Pen testing is always fun! You have access to pretty much every tool in the lab - use them! Malware analysis and reverse malware analysis, e-security, incident response, security compliance, forensics, the list is endless.

“The courses are taught by highly skilled individuals with tribal industry knowledge and experience.”

However, you should know that this is a very technical course, so at times I struggled with topics that were brand new to me. This just meant that I had to put more of my time into studying certain modules over ones I was more familiar with.

The transition between undergraduate to postgraduate studies

Going from undergraduate to postgraduate study is certainly a big shift and requires a lot more commitment and dedication than your undergraduate course.
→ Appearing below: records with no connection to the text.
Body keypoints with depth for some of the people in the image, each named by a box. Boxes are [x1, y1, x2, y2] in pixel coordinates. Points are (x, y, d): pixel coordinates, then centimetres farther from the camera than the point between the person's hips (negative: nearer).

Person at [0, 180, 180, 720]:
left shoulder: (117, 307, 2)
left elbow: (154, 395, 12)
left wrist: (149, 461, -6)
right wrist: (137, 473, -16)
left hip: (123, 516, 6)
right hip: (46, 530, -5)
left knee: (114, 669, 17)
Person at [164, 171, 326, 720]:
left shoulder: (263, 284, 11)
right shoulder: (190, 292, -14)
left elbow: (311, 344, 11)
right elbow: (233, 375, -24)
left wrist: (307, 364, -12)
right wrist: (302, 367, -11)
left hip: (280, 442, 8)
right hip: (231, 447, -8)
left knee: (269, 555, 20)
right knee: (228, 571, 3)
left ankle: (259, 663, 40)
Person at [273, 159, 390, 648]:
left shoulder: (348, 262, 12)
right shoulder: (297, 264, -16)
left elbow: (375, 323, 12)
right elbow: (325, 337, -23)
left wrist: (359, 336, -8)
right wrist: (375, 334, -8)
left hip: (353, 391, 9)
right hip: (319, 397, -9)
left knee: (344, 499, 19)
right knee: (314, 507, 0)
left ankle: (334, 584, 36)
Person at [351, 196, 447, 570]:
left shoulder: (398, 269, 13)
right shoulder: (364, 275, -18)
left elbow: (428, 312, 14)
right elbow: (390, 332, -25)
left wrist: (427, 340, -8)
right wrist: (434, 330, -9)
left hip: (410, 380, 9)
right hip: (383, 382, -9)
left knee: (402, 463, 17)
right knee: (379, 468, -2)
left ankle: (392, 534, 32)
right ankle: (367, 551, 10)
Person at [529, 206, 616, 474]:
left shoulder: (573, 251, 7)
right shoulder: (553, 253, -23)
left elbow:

You are examined frequently to ensure you are staying on top of your work, whilst simultaneously balancing many coursework assignments.

Studying at postgraduate level is hard work and you must be willing to apply yourself in order to achieve your desired results.

Student life in Edinburgh

Edinburgh is an amazing city and I miss it a lot! I had never been to Edinburgh before moving to study, so I really had no idea what to expect. I was lucky enough to live in a beautiful area next to the Meadows, a walking distance to my campus. You can pretty much walk everywhere in Edinburgh, it’s a very accessible city.
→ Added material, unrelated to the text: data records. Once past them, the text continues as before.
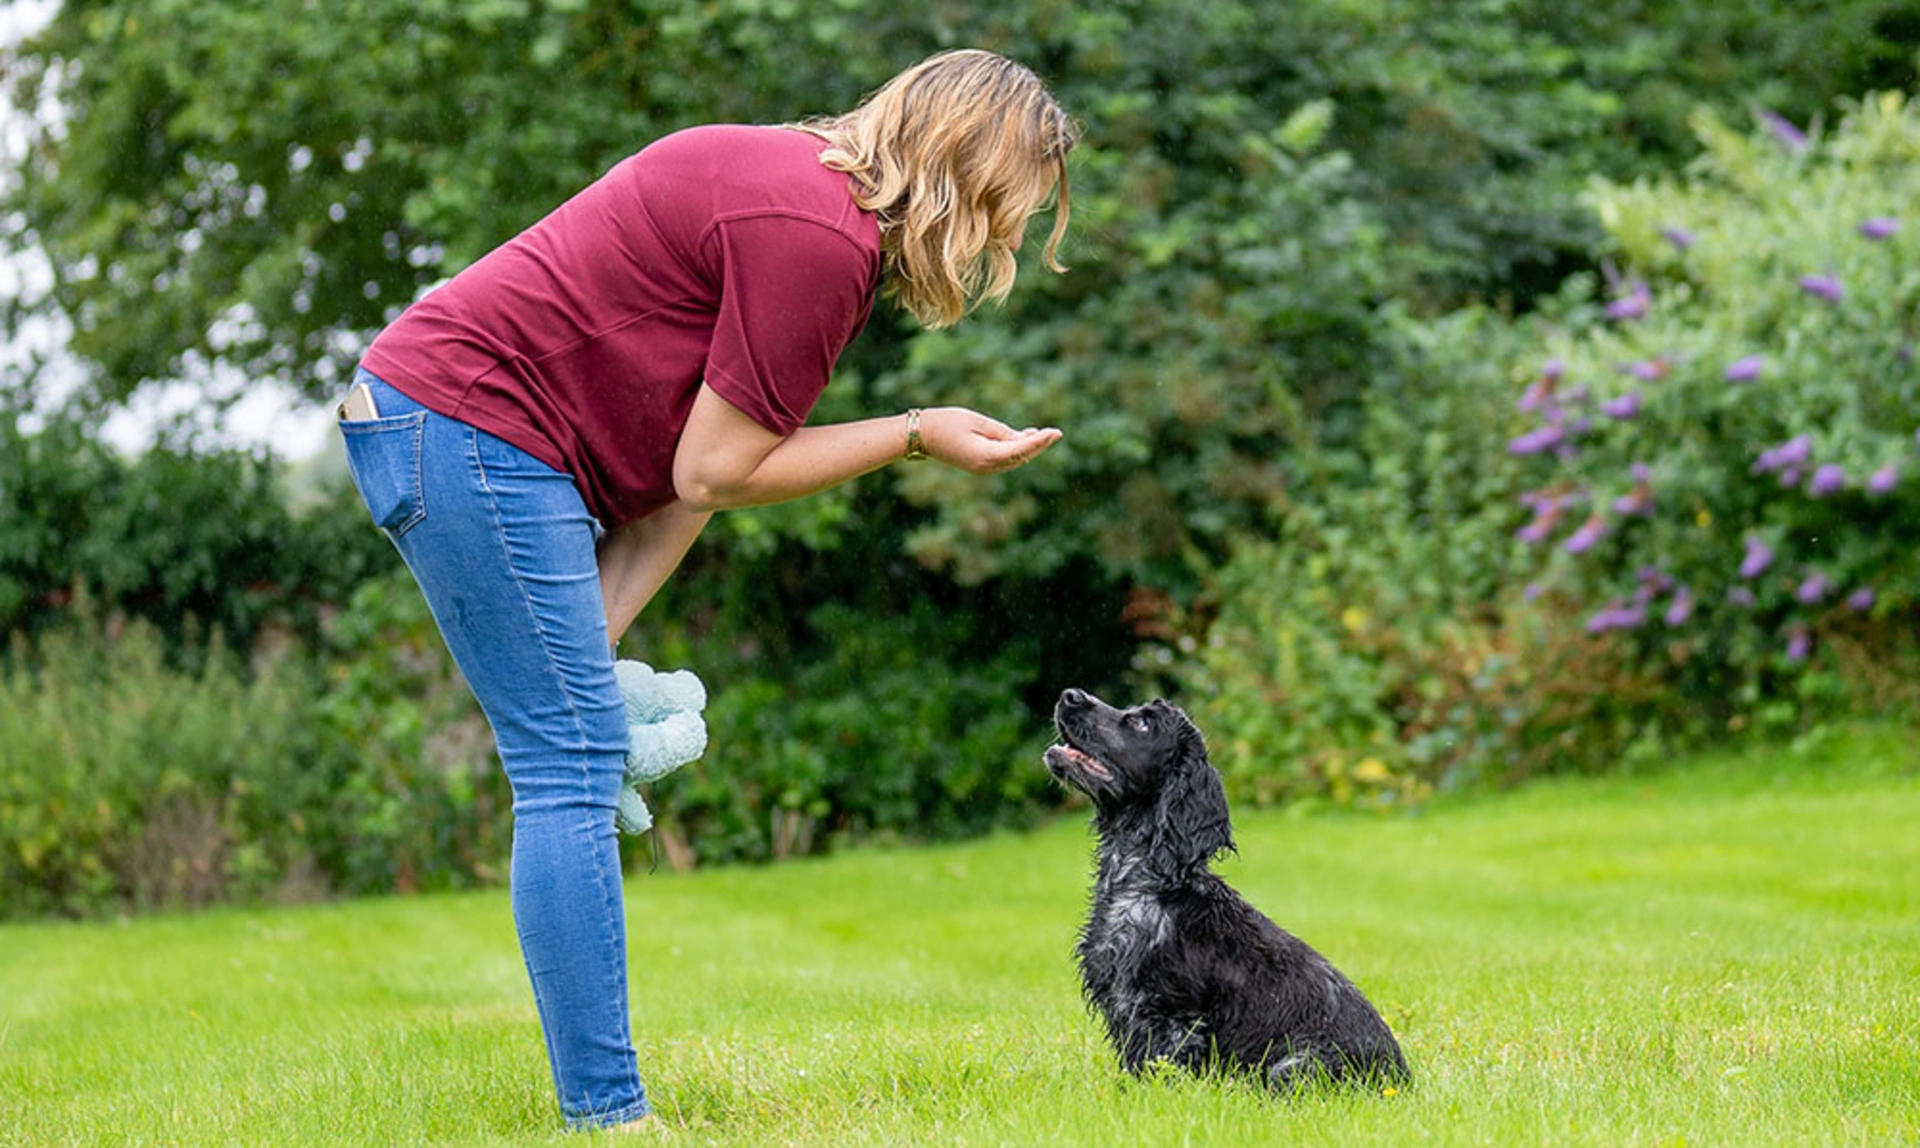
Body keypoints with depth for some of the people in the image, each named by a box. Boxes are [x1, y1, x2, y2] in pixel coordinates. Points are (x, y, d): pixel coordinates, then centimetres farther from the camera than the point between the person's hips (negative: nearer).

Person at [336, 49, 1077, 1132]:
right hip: (468, 424, -10)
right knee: (574, 765, -10)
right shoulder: (819, 237, -18)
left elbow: (679, 470, 12)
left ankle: (599, 1101, 13)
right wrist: (915, 434, -5)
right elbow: (713, 473, -14)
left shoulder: (811, 199, 15)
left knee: (577, 760, 10)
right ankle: (606, 1113, -8)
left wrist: (592, 636, 5)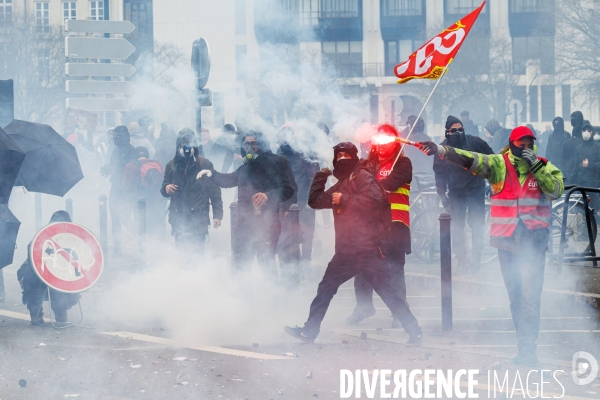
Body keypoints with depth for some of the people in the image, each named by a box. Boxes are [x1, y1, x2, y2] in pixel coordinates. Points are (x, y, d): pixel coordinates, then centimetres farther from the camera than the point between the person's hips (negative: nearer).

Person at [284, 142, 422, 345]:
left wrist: (345, 199, -14)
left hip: (369, 248, -8)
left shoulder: (362, 176, -3)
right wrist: (322, 175, 20)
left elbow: (375, 198, -20)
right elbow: (314, 201, 25)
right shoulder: (341, 185, 22)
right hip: (346, 251, 8)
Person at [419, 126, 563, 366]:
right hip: (506, 238, 2)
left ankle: (528, 349, -15)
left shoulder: (544, 167, 4)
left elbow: (556, 190, -10)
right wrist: (441, 150, -25)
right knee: (515, 296, 8)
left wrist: (535, 166, -15)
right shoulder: (499, 164, 2)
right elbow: (472, 160, -11)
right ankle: (524, 347, 16)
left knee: (530, 295, -13)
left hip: (533, 240, -2)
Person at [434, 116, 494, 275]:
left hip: (476, 189, -1)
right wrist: (442, 194, -5)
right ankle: (461, 260, 5)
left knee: (477, 225, 1)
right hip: (456, 191, 1)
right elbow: (440, 174, 0)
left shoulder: (475, 143, -11)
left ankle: (476, 259, 12)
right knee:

“After I handed in my dissertation, I packed my bags and headed for New York…it certainly ended up working out for me.”

I didn’t have any leads to jobs at the time, but I knew it was where I wanted to be, and it certainly ended up working out for me.

I currently work as a Security Intelligence Engineer for a Cyber Security Service Provider in New York and have been here for nearly three years now. I started off working in the SOC as a Security Analyst and transitioned over to the engineering side. I mainly work on post-sales deployments and the management and configuration of a range of security tools for our clients.

Working in security as a womanAisling Freeman 2

The perception of women working in “Tech” is a gap I certainly see narrowing as the need for women working in security grows. For me, it has never been an issue or something I have had a negative experience with. Don’t get me wrong, I am the only woman currently on my team but there are other women around me working as pen testers and in audit and compliance. I’m lucky I work in a company that supports the hiring of women in the security space.

I certainly notice the gender gap when attending vendor training and/or conferences - these are always male-dominated. At the start it was quite intimidating, but once you put yourself out there and prove that you deserve to be there as much as anyone else in the room, people will respect you for it. Try not to be intimidated and push for what you want to work your way up the ladder, the same as any man would.

“Cyber security is an ever-evolving sector”

Working in cyber security means that every day is different. It’s an ever-evolving sector, therefore you are always working on something new. Be confident in your abilities to do well in the industry and try not to fall into a trap of self-doubt. Be open-minded and ask questions, even if you think they are ‘stupid’. Reach out to other females in the industry and form connections to stay up to date on the latest and greatest emerging technologies.

Advice for those looking to do a masters in Advanced Security & Digital Forensics (now MSc Cyber Security)

It’s certainly not an easy course and it’s going to test you at times, but I don’t know of any other masters that prepares you with the knowledge and expertise needed for a career in security.

Be willing to put in the hard work from day one and it will pay off! Don’t be afraid to reach out to any of the staff for help, they are all extremely knowledgeable and brilliant at what they do!

“I would undoubtedly recommend the Advanced Security & Digital Forensics course (now MSc Cyber Security) at Edinburgh Napier”

I came from a broad IT undergraduate degree with little experience in security, aside from two modules in my final year, and had I not completed my masters, I never would have secured a job in the security field I am in. My degree has been instrumental to my career.